Required work ->
Print every record exactly, omitting all pictures.

─── Supplied records ───

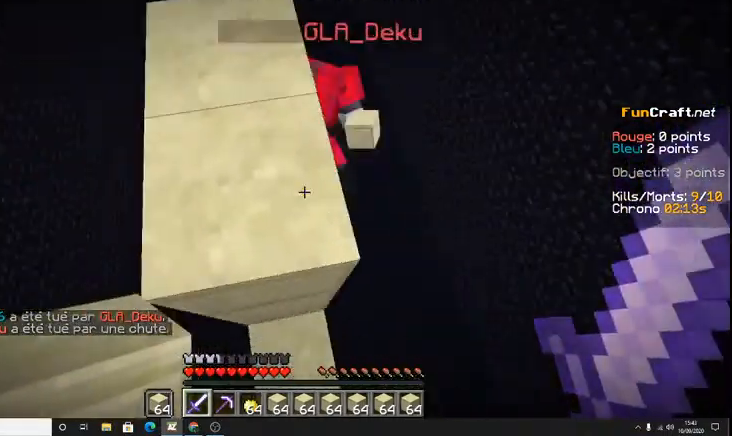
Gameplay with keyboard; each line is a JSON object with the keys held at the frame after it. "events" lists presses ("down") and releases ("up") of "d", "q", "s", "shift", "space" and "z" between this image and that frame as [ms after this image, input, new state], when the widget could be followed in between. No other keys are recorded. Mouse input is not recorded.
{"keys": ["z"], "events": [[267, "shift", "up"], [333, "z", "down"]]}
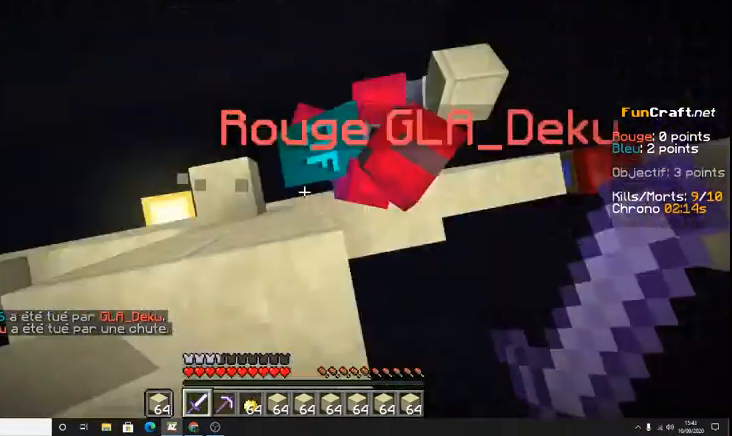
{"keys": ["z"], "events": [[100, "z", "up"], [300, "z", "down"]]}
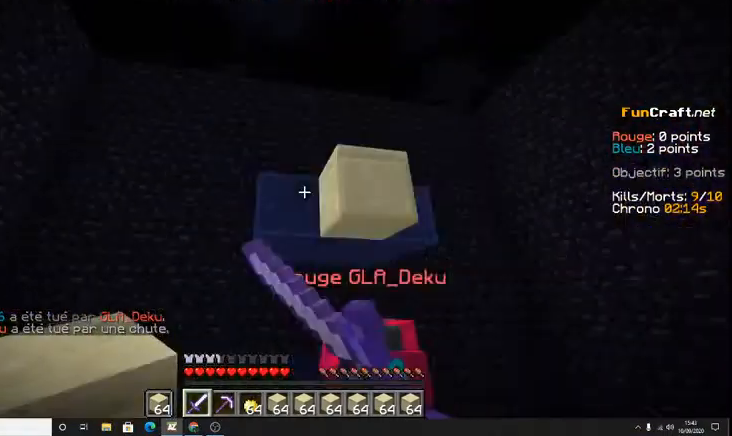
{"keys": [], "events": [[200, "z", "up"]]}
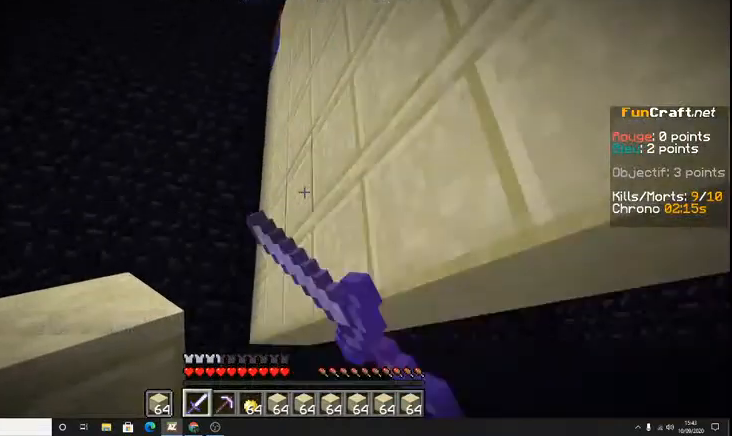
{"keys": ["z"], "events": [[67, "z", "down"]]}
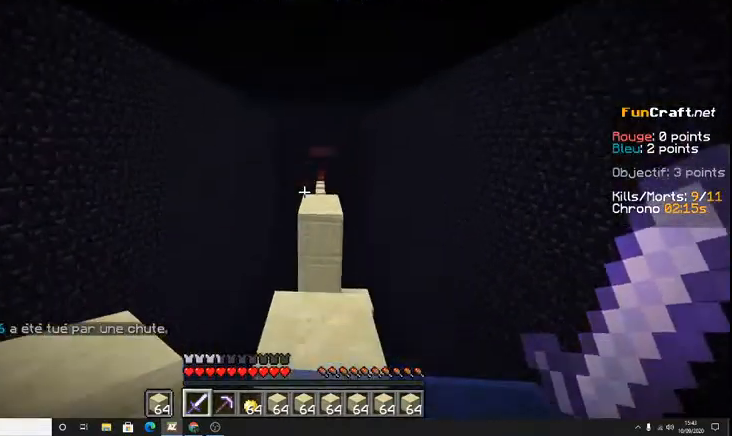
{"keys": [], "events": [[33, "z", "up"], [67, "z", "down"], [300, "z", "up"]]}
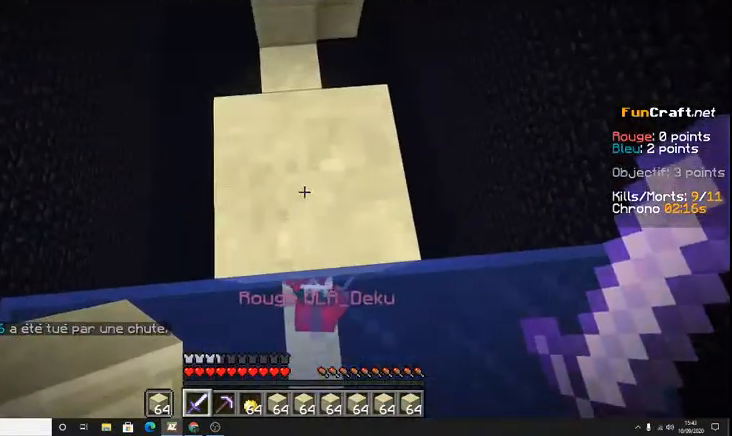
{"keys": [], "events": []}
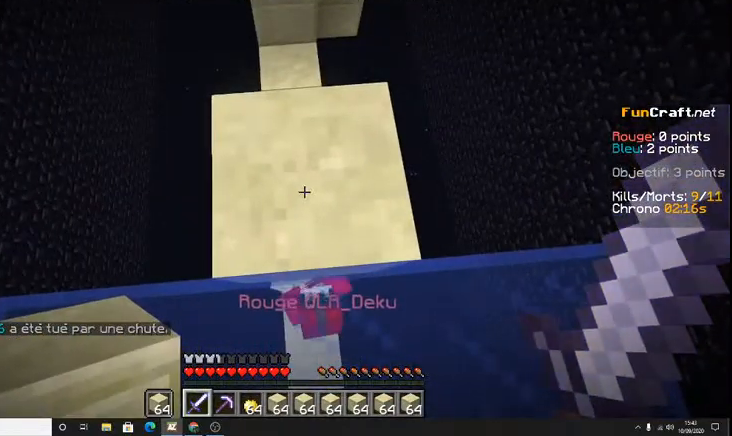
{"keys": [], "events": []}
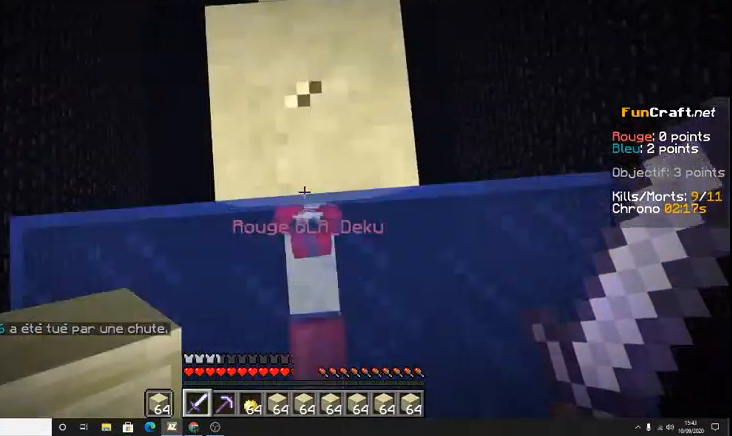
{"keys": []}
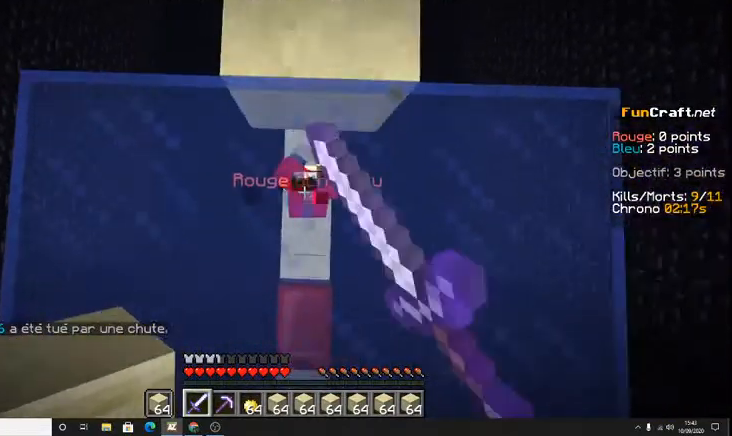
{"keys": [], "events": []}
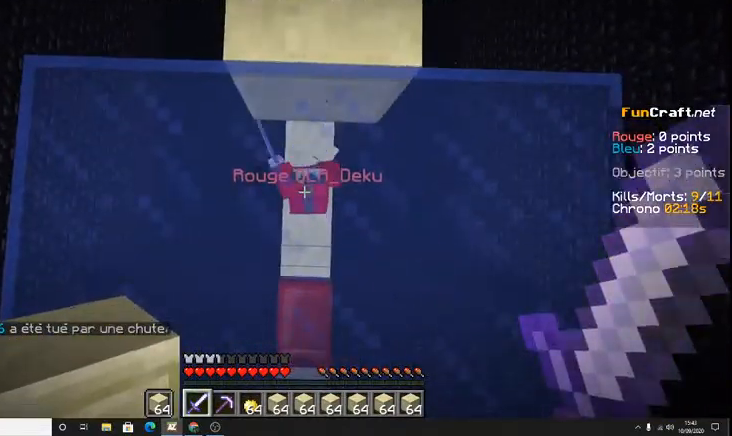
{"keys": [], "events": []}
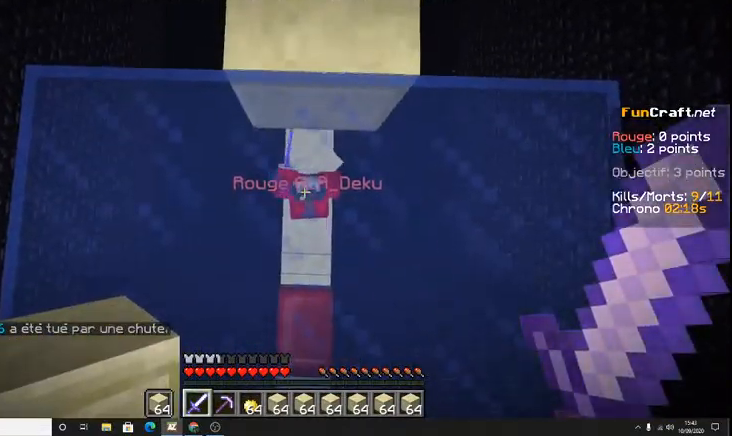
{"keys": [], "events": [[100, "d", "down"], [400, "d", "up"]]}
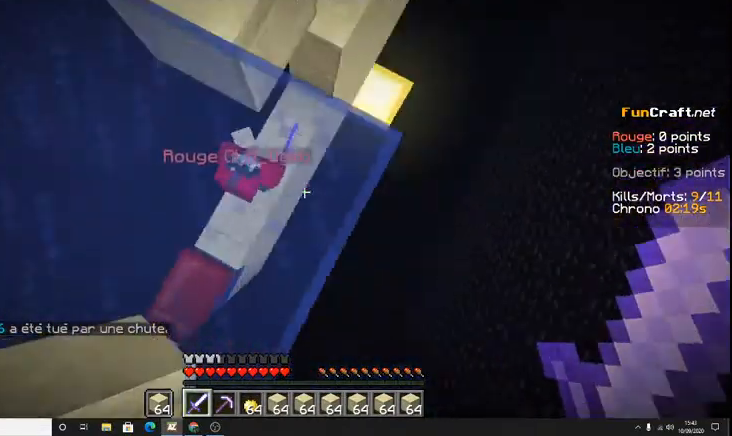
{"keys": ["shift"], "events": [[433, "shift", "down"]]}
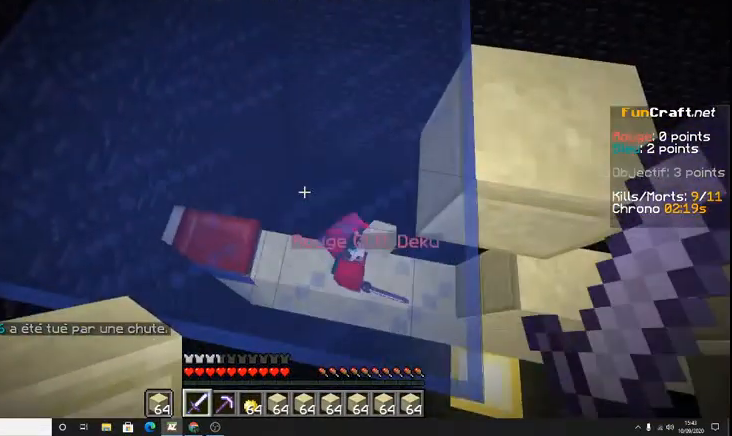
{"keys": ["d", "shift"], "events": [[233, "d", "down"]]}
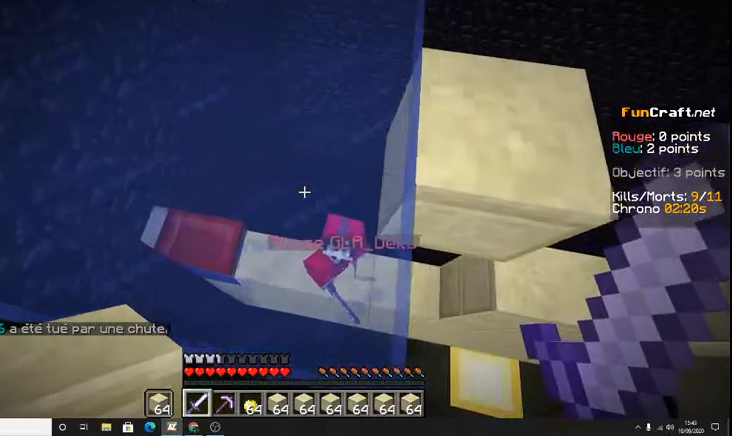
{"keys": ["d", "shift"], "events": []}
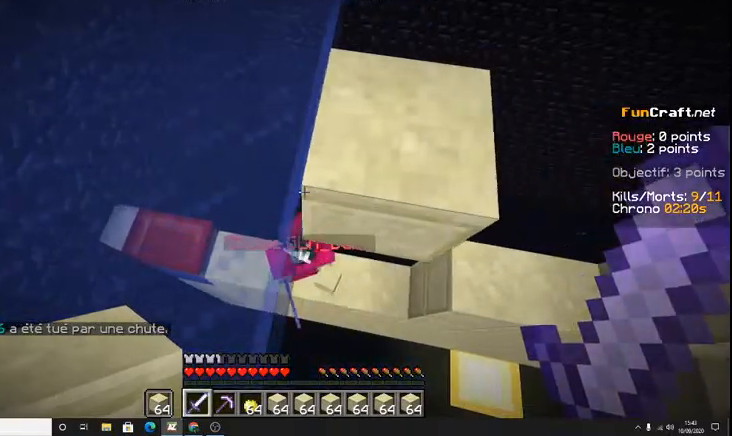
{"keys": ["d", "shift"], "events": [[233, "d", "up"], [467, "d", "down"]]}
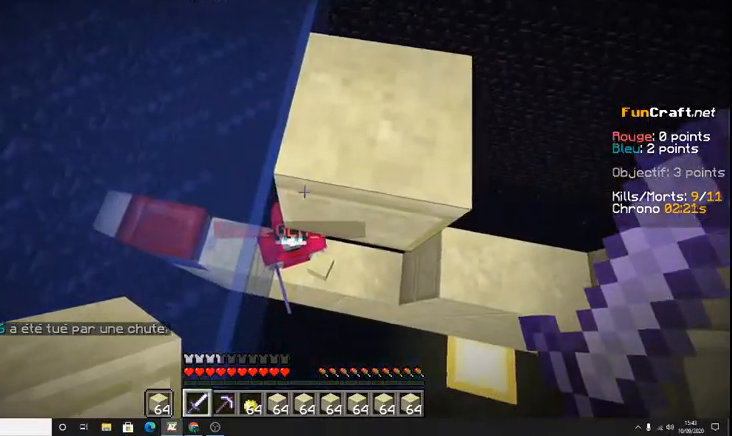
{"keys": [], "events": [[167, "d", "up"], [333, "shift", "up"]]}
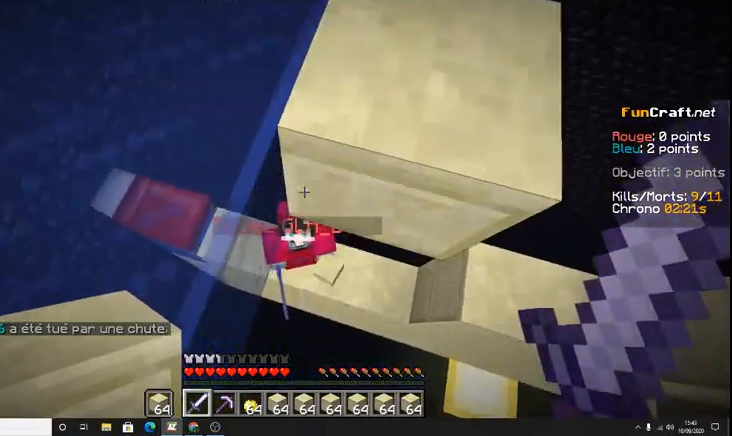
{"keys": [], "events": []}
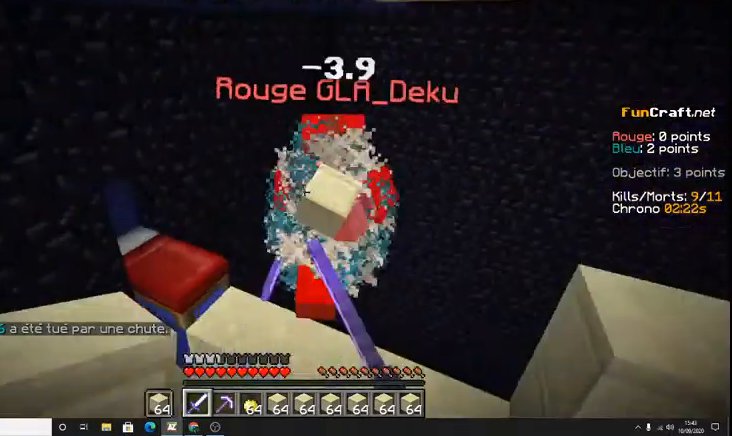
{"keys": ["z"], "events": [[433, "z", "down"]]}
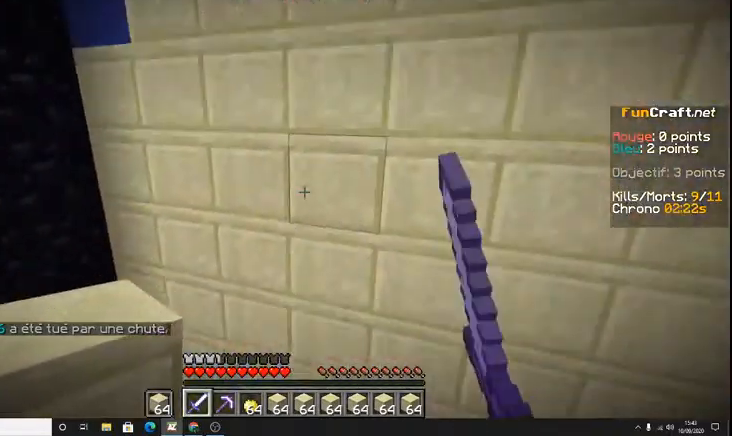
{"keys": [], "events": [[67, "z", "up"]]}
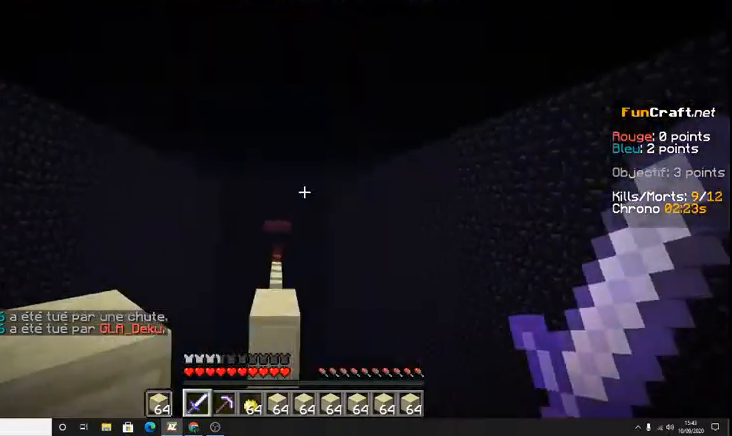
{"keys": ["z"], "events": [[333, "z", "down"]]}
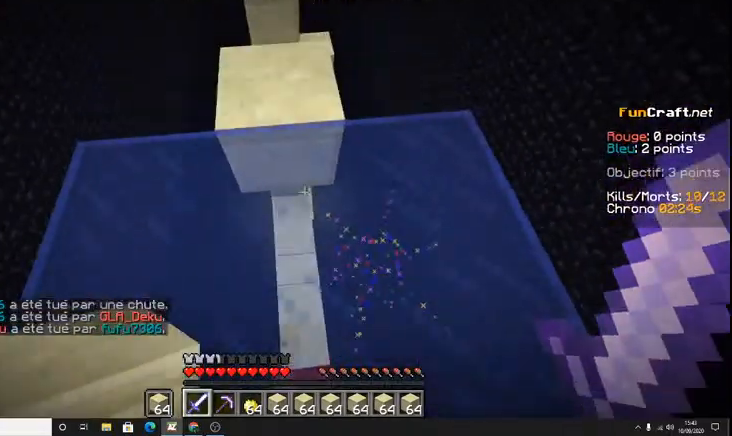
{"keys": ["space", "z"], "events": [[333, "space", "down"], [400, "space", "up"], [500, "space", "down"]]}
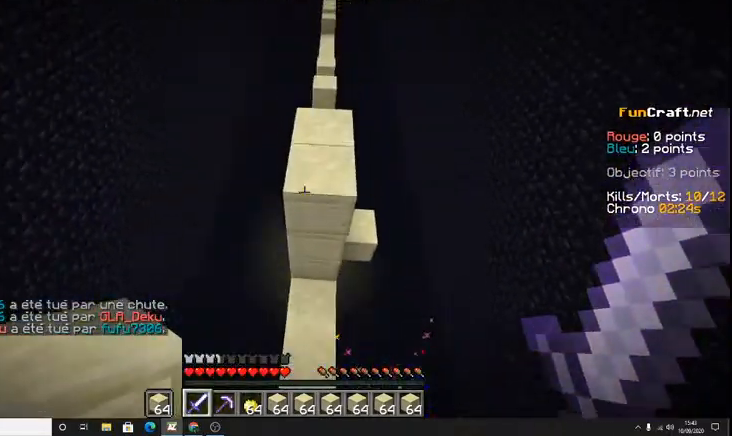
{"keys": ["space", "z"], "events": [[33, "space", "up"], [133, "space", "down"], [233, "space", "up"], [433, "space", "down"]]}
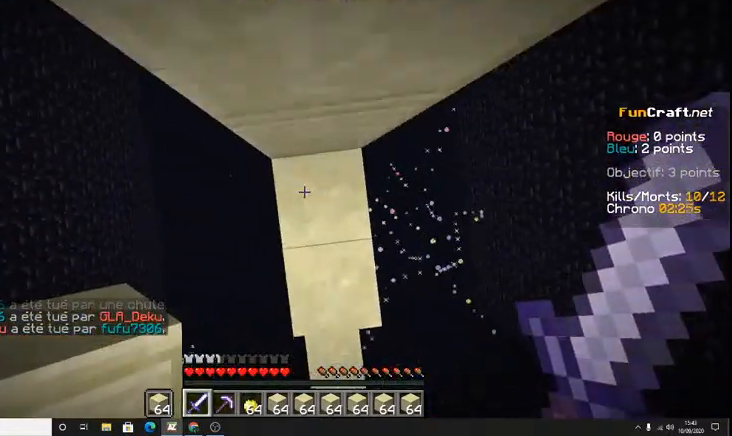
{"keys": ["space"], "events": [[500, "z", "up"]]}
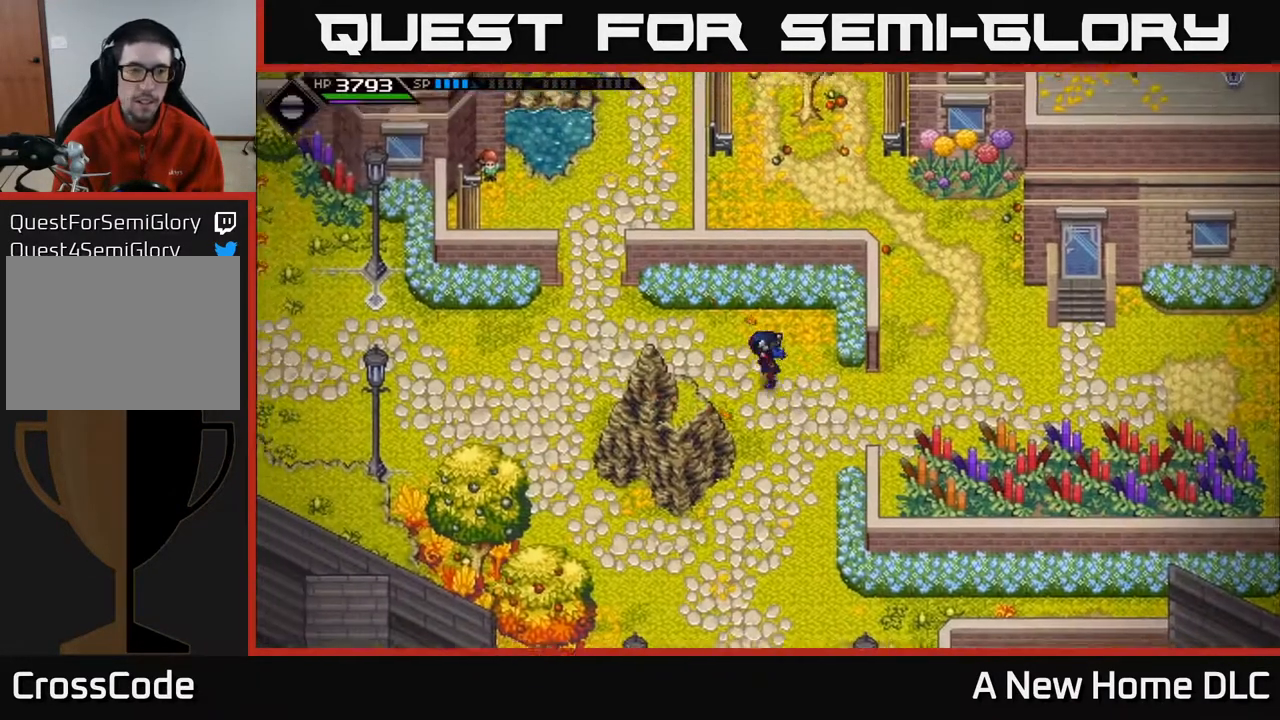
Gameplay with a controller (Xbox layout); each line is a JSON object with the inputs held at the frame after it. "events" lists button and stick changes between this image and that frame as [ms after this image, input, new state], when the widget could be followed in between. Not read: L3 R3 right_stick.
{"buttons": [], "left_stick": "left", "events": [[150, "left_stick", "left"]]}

───

Solution ->
Gameplay with keyboard; each line is a JSON object with the keys held at the frame after it. "events" lists presses ("down") and releases ("up") of "d", "q", "s", "shift", "space" and "z" between this image and that frame as [ms after this image, input, new state], when the widget could be followed in between. No other keys are recorded. Mouse input is not recorded.
{"keys": ["z"], "events": [[267, "shift", "up"], [333, "z", "down"]]}
{"keys": ["z"], "events": [[100, "z", "up"], [300, "z", "down"]]}
{"keys": [], "events": [[200, "z", "up"]]}
{"keys": ["z"], "events": [[67, "z", "down"]]}
{"keys": [], "events": [[33, "z", "up"], [67, "z", "down"], [300, "z", "up"]]}
{"keys": [], "events": []}
{"keys": [], "events": []}
{"keys": []}
{"keys": [], "events": []}
{"keys": [], "events": []}
{"keys": [], "events": [[100, "d", "down"], [400, "d", "up"]]}
{"keys": ["shift"], "events": [[433, "shift", "down"]]}
{"keys": ["d", "shift"], "events": [[233, "d", "down"]]}
{"keys": ["d", "shift"], "events": []}
{"keys": ["d", "shift"], "events": [[233, "d", "up"], [467, "d", "down"]]}
{"keys": [], "events": [[167, "d", "up"], [333, "shift", "up"]]}
{"keys": [], "events": []}
{"keys": ["z"], "events": [[433, "z", "down"]]}
{"keys": [], "events": [[67, "z", "up"]]}
{"keys": ["z"], "events": [[333, "z", "down"]]}
{"keys": ["space", "z"], "events": [[333, "space", "down"], [400, "space", "up"], [500, "space", "down"]]}
{"keys": ["space", "z"], "events": [[33, "space", "up"], [133, "space", "down"], [233, "space", "up"], [433, "space", "down"]]}
{"keys": ["space"], "events": [[500, "z", "up"]]}
Gameplay with a controller (Xbox layout); each line is a JSON object with the inputs held at the frame after it. "events" lists button and stick changes between this image and that frame as [ms after this image, input, new state], when the widget could be followed in between. Not read: L3 R3 right_stick.
{"buttons": [], "left_stick": "left", "events": [[150, "left_stick", "left"]]}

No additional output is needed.